Sifat Fomalhaut cs1 dan cs2 yang bersifat sementara menimbulkan tantangan bagi misi luar angkasa di masa depan yang bertujuan untuk mengambil gambar eksoplanet secara langsung. Teleskop ini bisa membingungkan awan debu seperti cs1 dan cs2 dengan planet nyata.

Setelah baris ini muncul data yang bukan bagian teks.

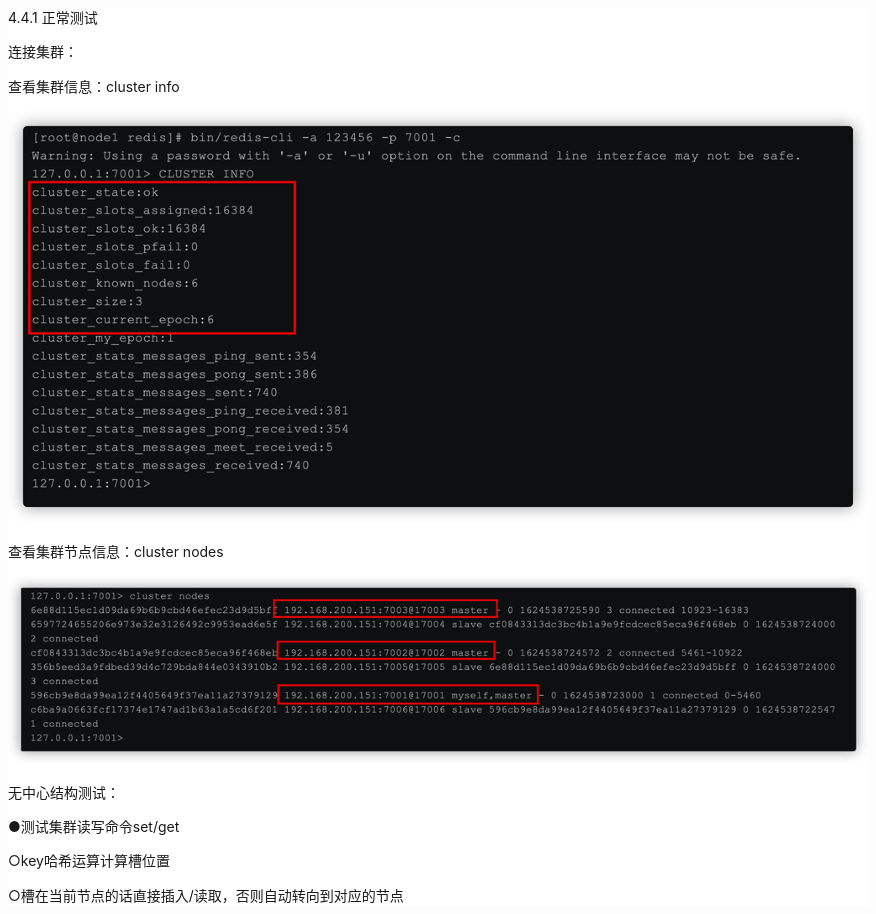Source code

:  4.4.1 正常测试 

连接集群：



查看集群信息：cluster info

![img](Redis高级讲义.assets/1640226463416-0614bc78-60f5-498c-b574-58660513f215.png)



查看集群节点信息：cluster nodes

![img](Redis高级讲义.assets/1640226463524-b8373c2b-70a1-4f5c-b5dc-f94d1b6d99e2.png)



无中心结构测试：



●测试集群读写命令set/get

○key哈希运算计算槽位置

○槽在当前节点的话直接插入/读取，否则自动转向到对应的节点
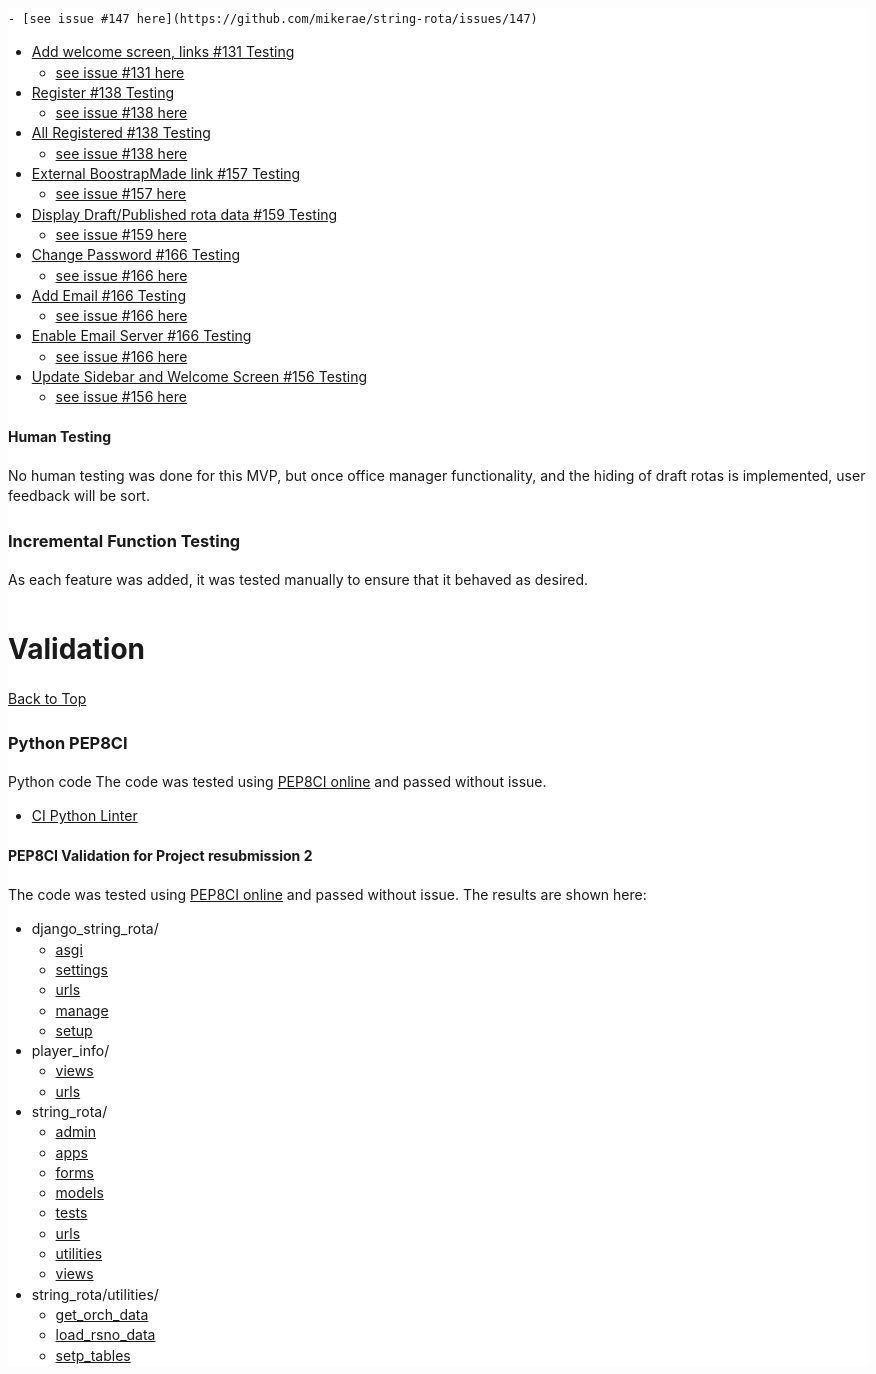     - [see issue #147 here](https://github.com/mikerae/string-rota/issues/147)
- [Add welcome screen, links #131 Testing](/readme_assets/images/testing-issue131.png)
    - [see issue #131 here](https://github.com/mikerae/string-rota/issues/131)
- [Register #138 Testing](/readme_assets/images/testing-issue138.png)
    - [see issue #138 here](https://github.com/mikerae/string-rota/issues/138)
- [All Registered #138 Testing](/readme_assets/images/testing-issue#138%201.png)
    - [see issue #138 here](https://github.com/mikerae/string-rota/issues/138)
- [External BoostrapMade link #157 Testing](/readme_assets/images/testing-issue157.png)
    - [see issue #157 here](https://github.com/mikerae/string-rota/issues/157)
- [Display Draft/Published rota data #159 Testing](/readme_assets/images/testing-issue159.png)
    - [see issue #159 here](https://github.com/mikerae/string-rota/issues/159)
- [Change Password #166 Testing](/readme_assets/images/testing-issue166-1.png)
    - [see issue #166 here](https://github.com/mikerae/string-rota/issues/166)
- [Add Email #166 Testing](/readme_assets/images/testing-issue166-2.png)
    - [see issue #166 here](https://github.com/mikerae/string-rota/issues/166)
- [Enable Email Server #166 Testing](/readme_assets/images/testing-issue166-3.png)
    - [see issue #166 here](https://github.com/mikerae/string-rota/issues/166)
- [Update Sidebar and Welcome Screen #156 Testing](/readme_assets/images/testing-issue156-1.png)
    - [see issue #156 here](https://github.com/mikerae/string-rota/issues/156)
#### Human Testing
No human testing was done for this MVP, but once office manager functionality, and the hiding of draft rotas is implemented, user feedback will be sort.

### Incremental Function Testing
As each feature was added, it was tested manually to ensure that it behaved as desired.
# Validation
[Back to Top](#contents)
### Python PEP8CI 
Python code
The code was tested using [PEP8CI online](https://pep8ci.herokuapp.com/)  and passed without issue.
- [CI Python Linter](/readme_assets/images/ci-python-linter.png)

#### PEP8CI Validation for Project resubmission 2
The code was tested using [PEP8CI online](https://pep8ci.herokuapp.com/) and passed without issue.
The results are shown here:
- django_string_rota/
    - [asgi](/readme_assets/images/validation/python/dsr-asgi.png)
    - [settings](/readme_assets/images/validation/python/dsr-settings.png)
    - [urls](/readme_assets/images/validation/python/sr-urls.png)
    - [manage](/readme_assets/images/validation/python/manage.png)
    - [setup](/readme_assets/images/validation/python/setup.png)
- player_info/
    - [views](/readme_assets/images/validation/python/pi-views.png)
    - [urls](/readme_assets/images/validation/python/pi-urls.png)
- string_rota/
    - [admin](/readme_assets/images/validation/python/sr-admin.png)
    - [apps](/readme_assets/images/validation/python/sr-apps.png)
    - [forms](/readme_assets/images/validation/python/sr-forms.png)
    - [models](/readme_assets/images/validation/python/sr-models.png)
    - [tests](/readme_assets/images/validation/python/sr-tests.png)
    - [urls](/readme_assets/images/validation/python/sr-urls.png)
    - [utilities](/readme_assets/images/validation/python/sr-utilities.png)
    - [views](/readme_assets/images/validation/python/sr-views.png)
- string_rota/utilities/
    - [get_orch_data](/readme_assets/images/validation/python/sr-utilities-get-orch-data.png)
    - [load_rsno_data](/readme_assets/images/validation/python/sr-utilities-load-rsno-data.png)
    - [setp_tables](/readme_assets/images/validation/python/sr-utilities-setup-tables.png)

“Fomalhaut cs2 terlihat persis seperti planet ekstrasurya yang memantulkan cahaya bintang,” kata Kalas. “Apa yang kami pelajari dari studi cs1 adalah bahwa awan debu besar dapat menyamar sebagai planet selama bertahun-tahun. Ini adalah kisah peringatan bagi misi masa depan yang ingin mendeteksi exoplanet dalam pantulan cahaya.”

Melihat ke masa depan

Kalas dan timnya diberi waktu Hubble untuk memantau cs2 selama tiga tahun ke depan. Apakah Anda ingin melihat perkembangannya – apakah memudar atau menjadi lebih cerah? Karena lebih dekat ke sabuk debu dibandingkan cs1, awan cs2 yang meluas kemungkinan besar mulai bertemu dengan material lain di sabuk tersebut. Hal ini dapat menyebabkan lebih banyak debu masuk ke dalam sistem secara tiba-tiba, yang dapat menyebabkan seluruh area di sekitarnya menjadi lebih terang.

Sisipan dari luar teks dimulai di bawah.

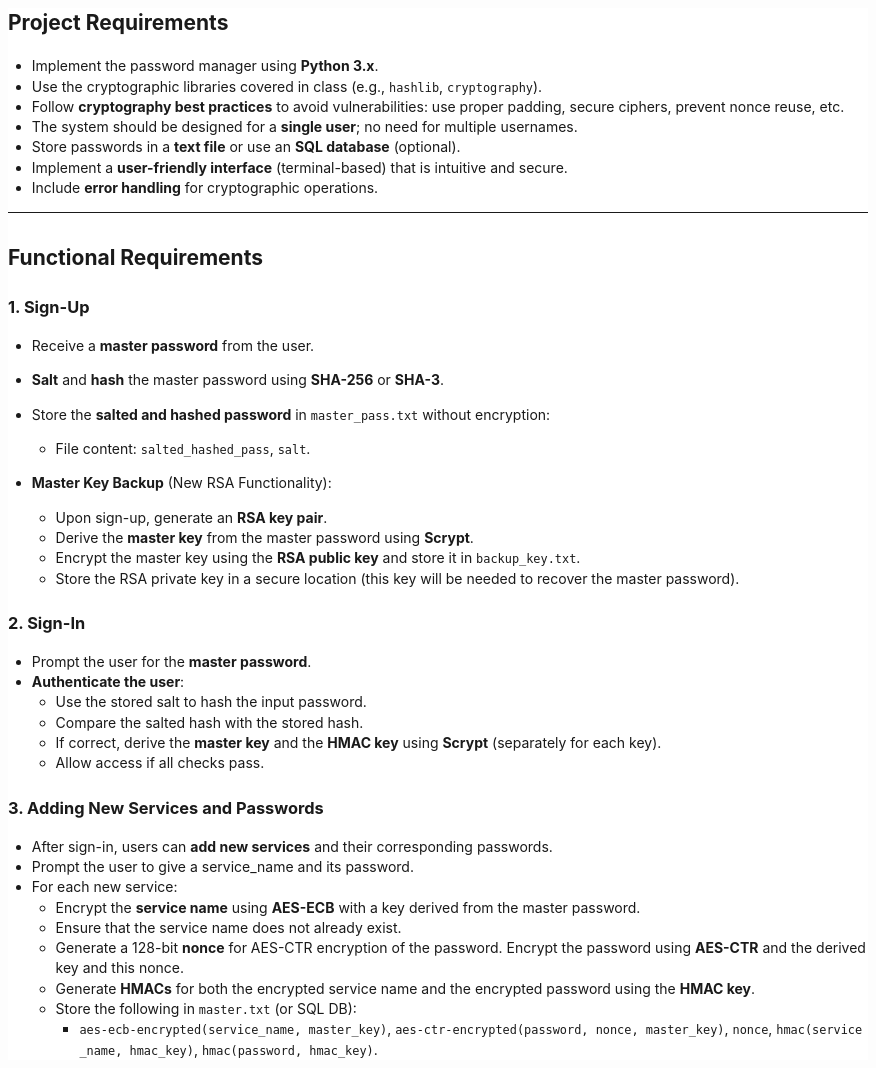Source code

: 
## Project Requirements

- Implement the password manager using **Python 3.x**.
- Use the cryptographic libraries covered in class (e.g., `hashlib`, `cryptography`).
- Follow **cryptography best practices** to avoid vulnerabilities: use proper padding, secure ciphers, prevent nonce reuse, etc.
- The system should be designed for a **single user**; no need for multiple usernames.
- Store passwords in a **text file** or use an **SQL database** (optional).
- Implement a **user-friendly interface** (terminal-based) that is intuitive and secure.
- Include **error handling** for cryptographic operations.

---

## Functional Requirements

### 1. **Sign-Up**
   - Receive a **master password** from the user.
   - **Salt** and **hash** the master password using **SHA-256** or **SHA-3**.
   - Store the **salted and hashed password** in `master_pass.txt` without encryption:
     - File content: `salted_hashed_pass`, `salt`.

   - **Master Key Backup** (New RSA Functionality):
     - Upon sign-up, generate an **RSA key pair**.
     - Derive the **master key** from the master password using **Scrypt**.
     - Encrypt the master key using the **RSA public key** and store it in `backup_key.txt`.
     - Store the RSA private key in a secure location (this key will be needed to recover the master password).

### 2. **Sign-In**
   - Prompt the user for the **master password**.
   - **Authenticate the user**:
     - Use the stored salt to hash the input password.
     - Compare the salted hash with the stored hash.
     - If correct, derive the **master key** and the **HMAC key** using **Scrypt** (separately for each key).
     - Allow access if all checks pass.

### 3. **Adding New Services and Passwords**
   - After sign-in, users can **add new services** and their corresponding passwords.
   - Prompt the user to give a service_name and its password.
   - For each new service:
     - Encrypt the **service name** using **AES-ECB** with a key derived from the master password.
     - Ensure that the service name does not already exist.
     - Generate a 128-bit **nonce** for AES-CTR encryption of the password. Encrypt the password using **AES-CTR** and the derived key and this nonce.
     - Generate **HMACs** for both the encrypted service name and the encrypted password using the **HMAC key**.
     - Store the following in `master.txt` (or SQL DB): 
       - `aes-ecb-encrypted(service_name, master_key)`, `aes-ctr-encrypted(password, nonce, master_key)`, `nonce`, `hmac(service_name, hmac_key)`, `hmac(password, hmac_key)`.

“Ayo ikuti cs2 sampai mendeteksi perubahan apa pun dalam bentuk, kecerahan, dan orbitnya seiring berjalannya waktu,” kata Kalas, “Ada kemungkinan bahwa cs2 akan mulai mengambil bentuk yang lebih lonjong atau komet karena butiran debu didorong keluar oleh tekanan cahaya bintang.”

Tim juga akan menggunakan instrumen NIRCam (Near-Infrared Camera) pada Teleskop Luar Angkasa James Webb milik NASA untuk mengamati cs2. NIRCam Webb memiliki kemampuan untuk itu memberikan informasi warna yang dapat mengungkap ukuran butiran debu awan dan komposisinya. Ia bahkan dapat menentukan apakah awan tersebut mengandung air es.

Hubble dan Webb adalah satu-satunya observatorium yang mampu memperoleh gambar jenis ini. Meskipun Hubble hanya melihat pada panjang gelombang tampak, Webb dapat melihat cs2 dalam inframerah. Panjang gelombang yang berbeda dan saling melengkapi ini diperlukan memberikan penyelidikan yang luas multispektral dan gambaran yang lebih lengkap tentang sistem Fomalhaut yang misterius dan evolusinya yang cepat.

Ini penyelidikan diterbitkan di majalah Science edisi 18 Desember.